--- DOCUMENT TEXT ---
In the first decades of the Republic after the American Revolution, there was no Veterans Day or Memorial Day. No national cemeteries or war memorials. No veteran organizations. No benefits or special recognition for those who’d served. While the federal government felt obligated to support widows of officers (not enlisted, at first) killed in service and those maimed in battle, it didn’t have the funding to do so and usually passed such obligations on to the states, which also fell short.

The most a former soldier could hope for was a handshake.

None of this oversight was lost on war veterans themselves. A biting set of couplets penned in 1799 by Revolutionary War veteran Anthony Haswell expresses well the sense of forgotten-ness:

In Times of War, to God we humbly pray

To bless our arms, and grudge no Soldier pay.

When Dangers over, they are both alike requited,

God is forgot, and the poor soldier slighted.

This traditional neglect of veterans wasn’t a bug in the American system. It was a feature, stemming from old republican fears of large standing armies and professional soldiers.

--- STUDY QUESTIONS ---
a – Decide whether each of these statements agrees with the passage on early American veterans: (i) The federal government first felt bound to support the widows of enlisted men killed in service. (ii) Anthony Haswell wrote his couplets in 1799. (iii) The passage calls the neglect of veterans a bug in the American system. Answer yes or no for each, quoting the words of the passage that decide it.
b – Carry the passage on early American veterans forward from its last sentence.

--- INFORMATION PROVIDED ---
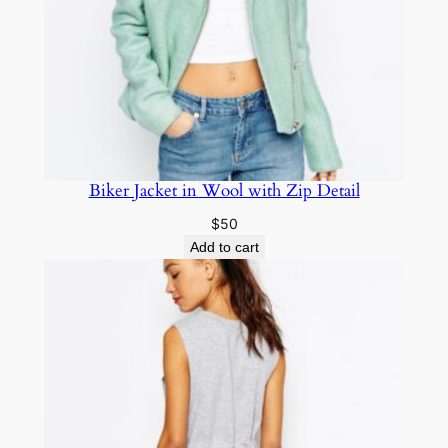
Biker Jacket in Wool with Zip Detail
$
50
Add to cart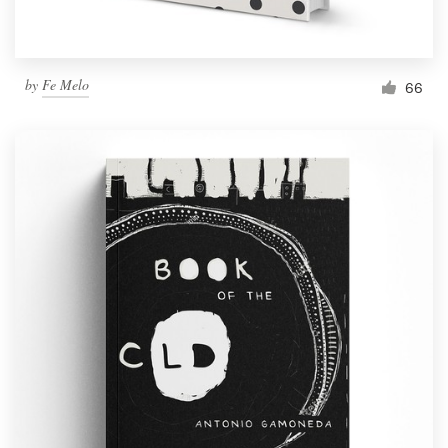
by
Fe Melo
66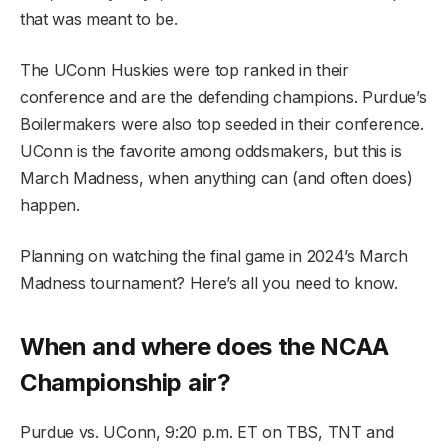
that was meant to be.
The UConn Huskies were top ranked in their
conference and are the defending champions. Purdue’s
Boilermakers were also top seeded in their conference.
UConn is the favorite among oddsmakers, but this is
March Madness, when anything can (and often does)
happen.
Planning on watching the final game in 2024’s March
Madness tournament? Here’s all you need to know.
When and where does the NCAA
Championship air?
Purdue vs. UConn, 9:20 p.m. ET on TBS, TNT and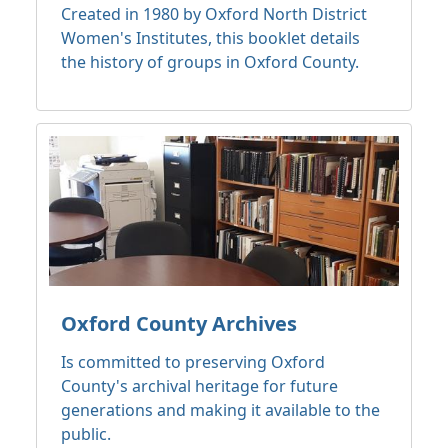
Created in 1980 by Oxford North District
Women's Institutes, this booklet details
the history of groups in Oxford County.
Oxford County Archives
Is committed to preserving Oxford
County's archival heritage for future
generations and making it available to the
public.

...

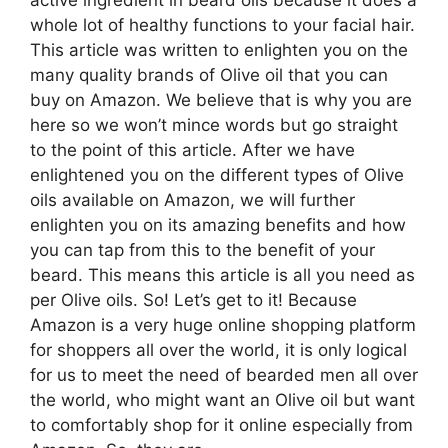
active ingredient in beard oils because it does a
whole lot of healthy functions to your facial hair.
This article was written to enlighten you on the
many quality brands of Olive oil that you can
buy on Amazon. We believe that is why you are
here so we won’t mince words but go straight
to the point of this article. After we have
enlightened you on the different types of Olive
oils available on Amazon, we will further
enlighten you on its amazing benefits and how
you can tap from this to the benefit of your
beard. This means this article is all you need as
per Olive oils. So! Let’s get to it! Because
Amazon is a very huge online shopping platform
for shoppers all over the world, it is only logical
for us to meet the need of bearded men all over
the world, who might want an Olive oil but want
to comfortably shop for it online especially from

* * *

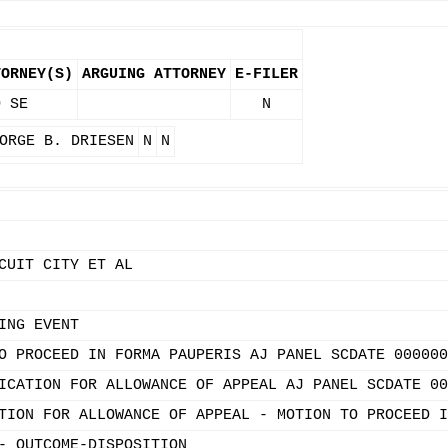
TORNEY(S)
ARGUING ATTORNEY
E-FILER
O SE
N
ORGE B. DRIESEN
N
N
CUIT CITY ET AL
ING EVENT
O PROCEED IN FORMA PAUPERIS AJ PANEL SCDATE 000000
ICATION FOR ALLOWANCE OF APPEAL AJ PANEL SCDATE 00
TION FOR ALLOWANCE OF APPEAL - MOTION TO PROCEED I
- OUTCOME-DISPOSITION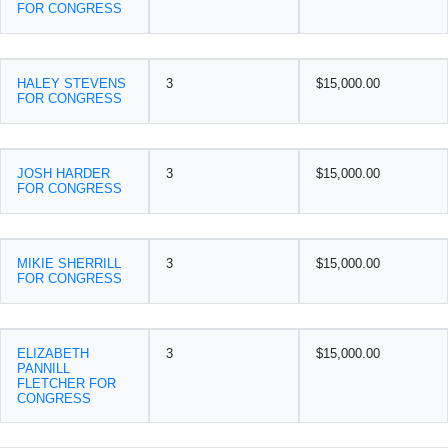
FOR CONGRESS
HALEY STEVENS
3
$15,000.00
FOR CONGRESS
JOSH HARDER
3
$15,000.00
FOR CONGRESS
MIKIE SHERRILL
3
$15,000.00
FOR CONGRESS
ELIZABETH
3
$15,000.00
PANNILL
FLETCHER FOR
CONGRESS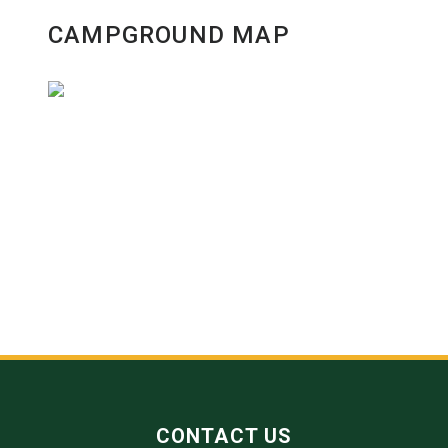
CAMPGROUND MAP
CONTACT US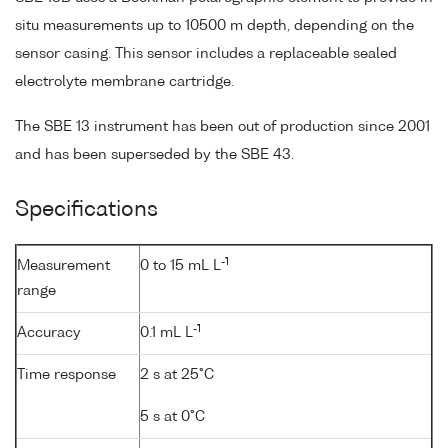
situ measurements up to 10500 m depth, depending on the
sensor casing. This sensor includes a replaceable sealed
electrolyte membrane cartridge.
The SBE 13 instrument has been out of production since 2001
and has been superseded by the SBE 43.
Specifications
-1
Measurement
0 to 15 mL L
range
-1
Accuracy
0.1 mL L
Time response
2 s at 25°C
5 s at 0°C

--- ANSWERS TO EACH TASK ---
a –
(i) No: "widows of officers (not enlisted, at first) killed in service"
(ii) Yes: "penned in 1799 by Revolutionary War veteran Anthony Haswell"
(iii) No: "This traditional neglect of veterans wasn’t a bug in the American system. It was a feature"

b –
The Founders believed in the republican form of government with leaders appointed and elected to power, rather than winning it through inherited title or coercion. The Framers studied history and found that military power was the single greatest threat to free republican government.  Julius Caesar has crossed the Rubicon with his army into Rome and had overthrown the Roman Republic. Oliver Cromwell had transformed republican Britain into a military dictatorship. And, of course, there was Napoleon.

As Jefferson put it:

Bonaparte… transferred the destinies of the republic from the civil to the military arm. Some will use this as a lesson against the practicability of republican government. I read it as a lesson against the danger of standing armies.

Americans clung to the hope that the United States alone would avert the doom of previous republics by shunning a standing army. (The navy, whose power stopped at the shoreline, was regarded more benignly.)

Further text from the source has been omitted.